## Instructions
- A) From the mutagenicity study text, list every Salmonella typhimurium strain that was used.
- B) According to the mutagenicity study text, why was the study considered valid?
- C) Answer these from the mutagenicity study text:
(i) What solvent was the test item dissolved in?
(ii) How many plates were used per dose level?
(iii) For how long, and at what temperature, were the plates incubated before the revertant colonies were scored?

The potential of diisopropyl peroxydicarbonate to induce reverse mutations was evaluated in Salmonella typhimurium. The study was performed according to the OECD guideline No. 471 and in compliance with the principles of Good Laboratory Practice. A preliminary toxicity test was performed to define the dose levels of the test item, dissolved in dimethylsulfoxide (DMSO), to be used for the mutagenicity experiments. The test item was then tested in three independent experiments, with or without a metabolic activation system, the S9 mix, prepared from a liver post-mitochondrial fraction (S9 fraction) of rats induced with Aroclor 1254. The direct plate incorporation method was used for all the experiments without S9 mix and for the first main test with S9 mix, as well as for the third experiment in the TA 1535 strain.

The pre-incubation method was used for the second experiment with S9 mix, as well as for the third experiment with S9 mix conducted with the TA 1535, TA 98, TA 100 and TA 102 strains. Five strains of bacteria Salmonella typhimurium were used: TA 1535, TA 1537, TA 98, TA 100 and TA 102. Each strain was exposed to at least five dose levels of the test item (three plates/dose level). After 48 to 72 hours of incubation at 37°C, the revertant colonies were scored. The evaluation of the toxicity was performed on the basis of the observation of the decrease in the number of revertant colonies and/or a thinning of the bacterial lawn.

The mean number of revertants for the vehicle and positive controls met the acceptance criteria. Also, there were at least five analysable dose levels for each strain and test condition. The study was therefore considered to be valid. Since the test item was found freely soluble but toxic in the preliminary test, the selection of the highest dose level to be used in the main experiments was based on the level of toxicity, according to the criteria specified in the international guidelines. Neither precipitate nor emulsion was observed in the Petri plates when scoring the revertants at any of the tested dose levels, either with or without S9 mix.

## Data to examine
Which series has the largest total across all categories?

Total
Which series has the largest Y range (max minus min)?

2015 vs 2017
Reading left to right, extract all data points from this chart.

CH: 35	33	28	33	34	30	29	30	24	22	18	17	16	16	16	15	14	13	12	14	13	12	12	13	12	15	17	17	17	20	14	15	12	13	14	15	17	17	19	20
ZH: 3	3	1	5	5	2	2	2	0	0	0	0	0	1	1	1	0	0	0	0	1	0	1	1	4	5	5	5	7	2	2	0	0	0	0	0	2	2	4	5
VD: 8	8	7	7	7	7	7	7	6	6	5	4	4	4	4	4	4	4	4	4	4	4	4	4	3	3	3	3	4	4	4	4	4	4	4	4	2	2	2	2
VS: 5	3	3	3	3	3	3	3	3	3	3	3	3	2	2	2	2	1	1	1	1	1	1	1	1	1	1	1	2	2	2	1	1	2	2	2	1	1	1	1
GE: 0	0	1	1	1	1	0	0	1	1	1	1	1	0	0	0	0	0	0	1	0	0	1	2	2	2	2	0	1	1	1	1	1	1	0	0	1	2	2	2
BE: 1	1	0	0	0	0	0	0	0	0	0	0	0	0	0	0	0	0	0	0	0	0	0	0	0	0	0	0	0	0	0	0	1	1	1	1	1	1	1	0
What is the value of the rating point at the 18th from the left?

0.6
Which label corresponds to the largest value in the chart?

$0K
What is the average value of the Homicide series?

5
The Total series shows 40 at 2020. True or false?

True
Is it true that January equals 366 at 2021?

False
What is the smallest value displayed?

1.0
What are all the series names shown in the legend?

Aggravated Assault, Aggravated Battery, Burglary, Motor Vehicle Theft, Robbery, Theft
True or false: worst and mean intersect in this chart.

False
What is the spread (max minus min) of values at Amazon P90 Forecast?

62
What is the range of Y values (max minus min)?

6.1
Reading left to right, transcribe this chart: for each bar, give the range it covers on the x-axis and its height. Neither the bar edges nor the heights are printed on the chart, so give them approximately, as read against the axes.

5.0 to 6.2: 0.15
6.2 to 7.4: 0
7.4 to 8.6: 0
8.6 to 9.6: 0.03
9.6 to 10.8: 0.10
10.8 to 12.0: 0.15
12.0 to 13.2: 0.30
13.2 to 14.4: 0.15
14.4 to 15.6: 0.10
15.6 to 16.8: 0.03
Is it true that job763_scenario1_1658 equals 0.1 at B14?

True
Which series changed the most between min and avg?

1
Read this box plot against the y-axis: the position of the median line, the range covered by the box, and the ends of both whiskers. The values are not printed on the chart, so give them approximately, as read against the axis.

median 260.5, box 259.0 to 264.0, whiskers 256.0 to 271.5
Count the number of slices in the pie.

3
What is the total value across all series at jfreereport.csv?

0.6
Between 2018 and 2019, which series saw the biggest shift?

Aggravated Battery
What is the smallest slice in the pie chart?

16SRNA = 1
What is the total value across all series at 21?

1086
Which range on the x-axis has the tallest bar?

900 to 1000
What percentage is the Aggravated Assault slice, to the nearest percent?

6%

## Results for each task
- A) TA 1535, TA 1537, TA 98, TA 100, TA 102

- B) The mean numbers of revertants for the vehicle and positive controls met the acceptance criteria. There were also at least five analysable dose levels for each strain and test condition.

- C)
(i) Dimethylsulfoxide (DMSO)
(ii) Three
(iii) 48 to 72 hours at 37°C